- Work instructions:
Would you please set down the entries below exactly as shown?

[Saved entries]
++++++

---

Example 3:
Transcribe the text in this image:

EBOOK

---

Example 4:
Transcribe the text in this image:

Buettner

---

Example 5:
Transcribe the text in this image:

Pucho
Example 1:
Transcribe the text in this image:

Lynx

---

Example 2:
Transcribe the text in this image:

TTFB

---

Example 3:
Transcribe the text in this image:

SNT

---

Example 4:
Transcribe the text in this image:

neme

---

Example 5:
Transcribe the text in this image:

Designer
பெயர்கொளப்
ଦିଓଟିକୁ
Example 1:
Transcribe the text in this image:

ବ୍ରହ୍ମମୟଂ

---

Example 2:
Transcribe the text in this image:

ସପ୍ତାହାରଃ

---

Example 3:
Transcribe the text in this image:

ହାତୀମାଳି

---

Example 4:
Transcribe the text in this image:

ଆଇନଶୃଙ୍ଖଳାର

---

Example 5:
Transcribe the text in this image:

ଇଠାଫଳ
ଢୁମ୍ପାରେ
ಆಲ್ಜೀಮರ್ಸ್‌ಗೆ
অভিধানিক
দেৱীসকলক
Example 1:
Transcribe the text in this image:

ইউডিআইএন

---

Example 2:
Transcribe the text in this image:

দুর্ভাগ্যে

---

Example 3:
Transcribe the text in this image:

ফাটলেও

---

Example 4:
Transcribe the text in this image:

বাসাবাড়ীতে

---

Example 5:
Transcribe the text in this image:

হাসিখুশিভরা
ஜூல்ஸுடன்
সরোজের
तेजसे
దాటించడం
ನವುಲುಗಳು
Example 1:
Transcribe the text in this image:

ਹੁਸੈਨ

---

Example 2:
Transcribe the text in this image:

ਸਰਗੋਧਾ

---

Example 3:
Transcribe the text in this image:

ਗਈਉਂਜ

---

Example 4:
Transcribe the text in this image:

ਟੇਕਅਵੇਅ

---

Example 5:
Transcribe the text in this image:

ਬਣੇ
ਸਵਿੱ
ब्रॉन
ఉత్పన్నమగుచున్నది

++++++

- Answer below:
---

Example 3:
Transcribe the text in this image:

EBOOK

---

Example 4:
Transcribe the text in this image:

Buettner

---

Example 5:
Transcribe the text in this image:

Pucho
Example 1:
Transcribe the text in this image:

Lynx

---

Example 2:
Transcribe the text in this image:

TTFB

---

Example 3:
Transcribe the text in this image:

SNT

---

Example 4:
Transcribe the text in this image:

neme

---

Example 5:
Transcribe the text in this image:

Designer
பெயர்கொளப்
ଦିଓଟିକୁ
Example 1:
Transcribe the text in this image:

ବ୍ରହ୍ମମୟଂ

---

Example 2:
Transcribe the text in this image:

ସପ୍ତାହାରଃ

---

Example 3:
Transcribe the text in this image:

ହାତୀମାଳି

---

Example 4:
Transcribe the text in this image:

ଆଇନଶୃଙ୍ଖଳାର

---

Example 5:
Transcribe the text in this image:

ଇଠାଫଳ
ଢୁମ୍ପାରେ
ಆಲ್ಜೀಮರ್ಸ್‌ಗೆ
অভিধানিক
দেৱীসকলক
Example 1:
Transcribe the text in this image:

ইউডিআইএন

---

Example 2:
Transcribe the text in this image:

দুর্ভাগ্যে

---

Example 3:
Transcribe the text in this image:

ফাটলেও

---

Example 4:
Transcribe the text in this image:

বাসাবাড়ীতে

---

Example 5:
Transcribe the text in this image:

হাসিখুশিভরা
ஜூல்ஸுடன்
সরোজের
तेजसे
దాటించడం
ನವುಲುಗಳು
Example 1:
Transcribe the text in this image:

ਹੁਸੈਨ

---

Example 2:
Transcribe the text in this image:

ਸਰਗੋਧਾ

---

Example 3:
Transcribe the text in this image:

ਗਈਉਂਜ

---

Example 4:
Transcribe the text in this image:

ਟੇਕਅਵੇਅ

---

Example 5:
Transcribe the text in this image:

ਬਣੇ
ਸਵਿੱ
ब्रॉन
ఉత్పన్నమగుచున్నది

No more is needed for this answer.